Why seal it all up for so long?

“Why?” she said aloud.

Across the room there was a sudden scraping slide and crash.

Laurel leaped out of her chair, which toppled to the ground behind her as she spun in the direction of the crash.

The window had slid shut on its own, falling violently against the sill.

Laurel stood staring at it with her heart racing in her chest. After a moment she approached cautiously.

The window was old, of course, an archaic counterweight device, the ropes of which were either cut, or sprung, or painted shut on half the windows in the house.
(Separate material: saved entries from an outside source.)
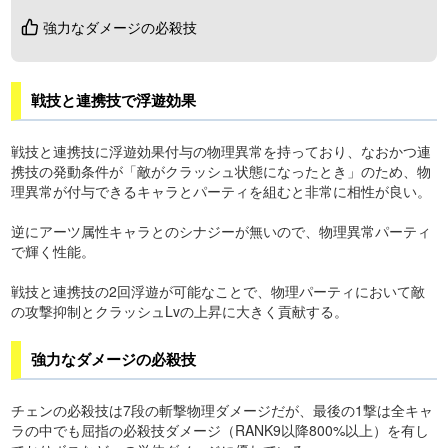
強力なダメージの必殺技
戦技と連携技で浮遊効果
戦技と連携技に浮遊効果付与の物理異常を持っており、なおかつ連
携技の発動条件が「敵がクラッシュ状態になったとき」のため、物
理異常が付与できるキャラとパーティを組むと非常に相性が良い。
逆にアーツ属性キャラとのシナジーが無いので、物理異常パーティ
で輝く性能。
戦技と連携技の2回浮遊が可能なことで、物理パーティにおいて敵
の攻撃抑制とクラッシュLvの上昇に大きく貢献する。
強力なダメージの必殺技
チェンの必殺技は7段の斬撃物理ダメージだが、最後の1撃は全キャ
ラの中でも屈指の必殺技ダメージ（RANK9以降800%以上）を有し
“It’s an old house,” she told herself, unaware until she heard the words that she’d spoken them aloud. “And the wind…” Her voice sounded shaky in the twilight silence of the room.

But right there: a perfect example of what she’d been reading.

I actually psyched myself into believing for half a second in some kind of paranormal visitation. Just exactly what happens in these poltergeist incidents.

She moved back to the long table and looked down at her notebook, at the notation she had made:

Leish died April 1965

???

It bothered her. It didn’t merely bother her, it gnawed at her. Why?

It was a genuine mystery. Leish was only forty-one when he died. Did he die in the middle of some investigation? Without realizing it, she spoke aloud: “He died the same month that the lab shut down. Within weeks.”